Getting better value for money
Given the potential problems described above, there is an increasing appetite for objective advice from experienced capital market professionals, who are unencumbered by potential conflicts of interest. A truly independent advisor that does not underwrite ECM transactions in EMEA, can provide the vendor with reassurance and the benefit of their experience: they can highlight situations or decisions where there are potential ambiguities. They can also be relied on to stand up for the issuer and ensure they get the best transaction at the lowest cost possible.
The current Equity Advisory market is concentrated among a small number of players – but not all have the same capabilities. Understanding what is going on in the equity markets is an essential part of being able to act as a counterbalance to the weight of the underwriting banks.

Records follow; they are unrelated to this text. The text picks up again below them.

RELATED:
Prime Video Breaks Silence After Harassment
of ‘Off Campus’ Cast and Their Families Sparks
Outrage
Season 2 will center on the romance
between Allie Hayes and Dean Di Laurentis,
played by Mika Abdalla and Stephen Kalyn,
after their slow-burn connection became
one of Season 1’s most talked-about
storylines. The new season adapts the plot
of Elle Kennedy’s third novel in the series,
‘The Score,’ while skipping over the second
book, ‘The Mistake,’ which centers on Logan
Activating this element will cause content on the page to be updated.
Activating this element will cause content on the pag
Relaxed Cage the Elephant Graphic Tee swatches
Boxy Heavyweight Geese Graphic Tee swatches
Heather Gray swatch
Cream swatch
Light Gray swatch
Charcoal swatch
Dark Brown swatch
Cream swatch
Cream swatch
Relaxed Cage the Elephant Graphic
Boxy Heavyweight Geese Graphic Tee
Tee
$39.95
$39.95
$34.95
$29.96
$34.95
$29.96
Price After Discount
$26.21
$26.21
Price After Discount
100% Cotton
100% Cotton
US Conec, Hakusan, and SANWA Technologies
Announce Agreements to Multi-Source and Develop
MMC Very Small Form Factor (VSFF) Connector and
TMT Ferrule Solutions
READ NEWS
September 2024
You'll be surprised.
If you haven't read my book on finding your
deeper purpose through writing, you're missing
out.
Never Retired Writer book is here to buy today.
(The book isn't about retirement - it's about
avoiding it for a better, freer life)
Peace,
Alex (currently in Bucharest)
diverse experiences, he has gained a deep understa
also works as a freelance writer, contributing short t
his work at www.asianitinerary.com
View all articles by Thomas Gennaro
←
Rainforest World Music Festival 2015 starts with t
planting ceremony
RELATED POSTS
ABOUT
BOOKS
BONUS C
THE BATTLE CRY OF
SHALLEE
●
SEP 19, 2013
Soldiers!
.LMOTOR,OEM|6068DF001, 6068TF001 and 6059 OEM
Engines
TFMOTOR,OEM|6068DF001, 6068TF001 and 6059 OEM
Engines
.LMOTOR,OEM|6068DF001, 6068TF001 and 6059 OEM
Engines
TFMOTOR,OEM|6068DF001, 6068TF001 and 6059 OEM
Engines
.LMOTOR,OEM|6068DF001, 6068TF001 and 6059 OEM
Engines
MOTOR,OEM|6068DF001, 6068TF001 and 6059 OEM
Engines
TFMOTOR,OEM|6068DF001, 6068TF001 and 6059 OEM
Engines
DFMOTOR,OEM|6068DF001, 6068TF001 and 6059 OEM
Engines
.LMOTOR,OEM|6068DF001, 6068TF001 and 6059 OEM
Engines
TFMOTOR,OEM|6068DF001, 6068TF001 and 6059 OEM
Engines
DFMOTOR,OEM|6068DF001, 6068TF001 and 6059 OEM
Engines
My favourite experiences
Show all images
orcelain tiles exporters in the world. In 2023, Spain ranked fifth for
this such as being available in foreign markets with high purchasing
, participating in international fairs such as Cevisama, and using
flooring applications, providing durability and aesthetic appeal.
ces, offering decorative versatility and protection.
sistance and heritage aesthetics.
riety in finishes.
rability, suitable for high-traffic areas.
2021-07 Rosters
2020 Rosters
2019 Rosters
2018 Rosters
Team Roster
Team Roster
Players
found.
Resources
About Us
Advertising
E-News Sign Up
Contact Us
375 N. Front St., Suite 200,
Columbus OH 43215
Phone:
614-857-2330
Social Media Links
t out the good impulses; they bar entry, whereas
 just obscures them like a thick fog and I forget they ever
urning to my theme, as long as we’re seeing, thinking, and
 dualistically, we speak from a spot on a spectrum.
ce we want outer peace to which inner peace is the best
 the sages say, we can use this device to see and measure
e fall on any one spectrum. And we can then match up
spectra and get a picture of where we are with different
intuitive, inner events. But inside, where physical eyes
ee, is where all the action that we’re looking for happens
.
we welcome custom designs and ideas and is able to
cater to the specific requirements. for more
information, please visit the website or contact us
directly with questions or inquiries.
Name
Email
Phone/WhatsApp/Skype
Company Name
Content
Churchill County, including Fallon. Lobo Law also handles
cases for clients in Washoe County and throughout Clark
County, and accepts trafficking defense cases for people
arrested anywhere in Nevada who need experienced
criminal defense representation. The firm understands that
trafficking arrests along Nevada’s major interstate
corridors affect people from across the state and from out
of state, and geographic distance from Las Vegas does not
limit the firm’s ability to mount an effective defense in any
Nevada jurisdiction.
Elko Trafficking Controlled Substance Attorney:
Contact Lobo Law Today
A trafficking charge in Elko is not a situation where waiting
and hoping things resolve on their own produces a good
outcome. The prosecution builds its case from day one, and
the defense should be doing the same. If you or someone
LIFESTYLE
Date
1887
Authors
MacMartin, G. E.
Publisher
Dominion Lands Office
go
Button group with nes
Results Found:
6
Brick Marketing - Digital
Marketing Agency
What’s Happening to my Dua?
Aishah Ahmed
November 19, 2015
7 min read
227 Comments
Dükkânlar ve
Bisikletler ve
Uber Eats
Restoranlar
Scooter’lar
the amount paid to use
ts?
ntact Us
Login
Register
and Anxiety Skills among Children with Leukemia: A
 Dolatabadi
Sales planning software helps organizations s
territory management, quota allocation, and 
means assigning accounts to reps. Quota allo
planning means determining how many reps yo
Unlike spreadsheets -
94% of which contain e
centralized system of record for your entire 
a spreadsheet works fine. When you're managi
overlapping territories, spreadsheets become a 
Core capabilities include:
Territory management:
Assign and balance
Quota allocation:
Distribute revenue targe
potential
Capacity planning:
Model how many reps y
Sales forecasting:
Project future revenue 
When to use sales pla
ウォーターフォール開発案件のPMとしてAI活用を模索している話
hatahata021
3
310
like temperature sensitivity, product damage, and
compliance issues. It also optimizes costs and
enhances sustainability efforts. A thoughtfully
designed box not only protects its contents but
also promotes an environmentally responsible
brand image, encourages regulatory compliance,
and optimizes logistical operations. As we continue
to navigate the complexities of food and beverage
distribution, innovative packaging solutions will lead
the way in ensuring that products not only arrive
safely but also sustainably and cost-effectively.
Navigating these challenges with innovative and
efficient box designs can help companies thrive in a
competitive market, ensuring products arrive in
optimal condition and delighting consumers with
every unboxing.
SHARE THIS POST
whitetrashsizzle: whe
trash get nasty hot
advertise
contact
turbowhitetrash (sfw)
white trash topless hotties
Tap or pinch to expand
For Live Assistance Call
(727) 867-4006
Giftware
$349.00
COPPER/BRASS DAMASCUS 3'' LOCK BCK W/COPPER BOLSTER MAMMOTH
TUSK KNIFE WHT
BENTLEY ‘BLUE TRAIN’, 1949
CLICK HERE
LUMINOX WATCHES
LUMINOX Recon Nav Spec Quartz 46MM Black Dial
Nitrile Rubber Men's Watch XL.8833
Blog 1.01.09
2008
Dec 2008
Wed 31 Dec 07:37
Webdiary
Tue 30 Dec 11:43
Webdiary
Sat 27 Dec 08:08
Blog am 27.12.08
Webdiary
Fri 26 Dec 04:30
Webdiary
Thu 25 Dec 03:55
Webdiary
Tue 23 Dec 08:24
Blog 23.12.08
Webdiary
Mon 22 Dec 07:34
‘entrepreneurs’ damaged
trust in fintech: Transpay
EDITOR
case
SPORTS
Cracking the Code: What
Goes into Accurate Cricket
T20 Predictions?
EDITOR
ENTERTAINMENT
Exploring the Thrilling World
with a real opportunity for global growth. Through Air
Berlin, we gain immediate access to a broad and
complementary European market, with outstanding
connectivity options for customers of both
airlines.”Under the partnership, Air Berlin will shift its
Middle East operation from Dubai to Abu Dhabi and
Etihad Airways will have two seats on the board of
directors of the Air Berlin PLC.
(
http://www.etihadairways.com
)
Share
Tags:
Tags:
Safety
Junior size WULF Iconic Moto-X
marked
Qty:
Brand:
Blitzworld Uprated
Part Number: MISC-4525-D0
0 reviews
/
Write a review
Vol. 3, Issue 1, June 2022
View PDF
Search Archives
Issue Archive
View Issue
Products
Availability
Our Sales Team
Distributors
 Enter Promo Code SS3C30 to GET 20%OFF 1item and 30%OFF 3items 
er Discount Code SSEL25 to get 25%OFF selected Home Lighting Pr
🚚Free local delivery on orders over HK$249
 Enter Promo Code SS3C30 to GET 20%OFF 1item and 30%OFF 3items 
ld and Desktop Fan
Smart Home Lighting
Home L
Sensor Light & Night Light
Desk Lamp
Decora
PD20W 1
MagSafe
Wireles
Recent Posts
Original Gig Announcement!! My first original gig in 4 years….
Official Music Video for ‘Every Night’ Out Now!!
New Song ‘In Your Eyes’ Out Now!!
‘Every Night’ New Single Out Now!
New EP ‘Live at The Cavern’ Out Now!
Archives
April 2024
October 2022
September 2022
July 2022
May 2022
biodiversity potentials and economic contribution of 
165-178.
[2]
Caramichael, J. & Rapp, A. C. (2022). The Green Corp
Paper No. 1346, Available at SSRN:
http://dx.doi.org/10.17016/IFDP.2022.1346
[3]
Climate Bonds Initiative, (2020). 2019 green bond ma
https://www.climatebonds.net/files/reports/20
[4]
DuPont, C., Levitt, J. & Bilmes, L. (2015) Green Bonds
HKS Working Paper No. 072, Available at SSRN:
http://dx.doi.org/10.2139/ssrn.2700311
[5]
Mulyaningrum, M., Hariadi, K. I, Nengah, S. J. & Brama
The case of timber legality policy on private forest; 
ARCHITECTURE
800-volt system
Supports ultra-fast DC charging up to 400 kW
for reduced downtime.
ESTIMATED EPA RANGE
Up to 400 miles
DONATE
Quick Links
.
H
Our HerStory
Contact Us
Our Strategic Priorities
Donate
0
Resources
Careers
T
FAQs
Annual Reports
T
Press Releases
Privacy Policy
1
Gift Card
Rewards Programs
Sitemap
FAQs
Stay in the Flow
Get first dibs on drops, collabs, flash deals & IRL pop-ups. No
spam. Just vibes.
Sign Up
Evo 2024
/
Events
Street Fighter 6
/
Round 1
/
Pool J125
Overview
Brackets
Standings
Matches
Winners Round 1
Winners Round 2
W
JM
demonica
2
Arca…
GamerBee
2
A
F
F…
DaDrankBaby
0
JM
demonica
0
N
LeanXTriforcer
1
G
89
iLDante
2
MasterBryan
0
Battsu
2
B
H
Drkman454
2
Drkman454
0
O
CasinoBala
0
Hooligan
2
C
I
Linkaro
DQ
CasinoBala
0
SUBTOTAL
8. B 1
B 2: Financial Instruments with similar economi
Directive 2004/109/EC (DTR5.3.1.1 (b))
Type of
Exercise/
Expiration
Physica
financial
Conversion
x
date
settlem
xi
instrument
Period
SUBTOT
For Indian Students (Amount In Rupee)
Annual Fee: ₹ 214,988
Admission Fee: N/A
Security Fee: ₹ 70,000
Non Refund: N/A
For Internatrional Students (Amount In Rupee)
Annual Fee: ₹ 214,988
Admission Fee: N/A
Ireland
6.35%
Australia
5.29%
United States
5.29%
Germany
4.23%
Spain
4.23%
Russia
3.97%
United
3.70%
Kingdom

Most advisors rely on public trading information from external providers, which can only ever provide a snapshot of trends. In contrast, Nomura owns Instinet, the third largest broker in Europe, which processes huge volumes of customer flows. It therefore has valuable visibility into sector and geography trading flows that boutique advisors do not.
ECM transactions are often driven as much by investor sentiment toward macroeconomic factors as by company specific information. Independent macroeconomic research enables an Equity Advisor to provide comprehensive and authoritative advice, not just on the deal process, but also about market conditions. Again, unlike boutique advisors, Nomura’s macro research capabilities mean it is able to offer this additional insight.
It can also be beneficial to an issuer if their Equity Advisor has additional investment banking capabilities. For example, financial sponsors may need guidance on debt structuring for businesses being sold to the public markets, on optimising a return of cash or on M&A advice in a dual-track process. Nomura can use its experience to ensure the provision of capital in an appropriate debt structure is a quid pro quo for banks’ involvement in the IPO as underwriters. Nomura can also advise on "at- IPO" margin loans, which are increasingly popular structures, and if done correctly, can release value (with a limited risk of margin calls) and enable a financial sponsor to return funds early to limited partners, improving their internal rate of return or even recycling the cash for additional investments. Furthermore, with strong sector and geography focused investment banking teams, Nomura can work with issuers on dual track processes in a highly confidential manner, maintaining optionality while protecting the economic value of a potential exit.
Similarly, boutique advisors must work with outside counsel for legal and compliance support when putting together a syndicate, which can complicate or slow down the process. As an international investment bank, Nomura has all the necessary resources in-house, enabling a quicker response at a lower cost.
Ultimately, the right Equity Advisor will save a financial sponsor, corporate or government far more than it costs – in unsettled markets they could even save the transaction. Advisors can use their experience to prevent vendors having to pay unfair fees and other costs, helping to reduce overall deal costs. As importantly, an advisor can lower the risk associated with a transaction by aligning the process solely with the needs and objectives of the issuer. Finally, an advisor can act as a useful shield for corporate or financial sponsor management or government bodies to ensure their time is spent wisely and resources are used as effectively as possible.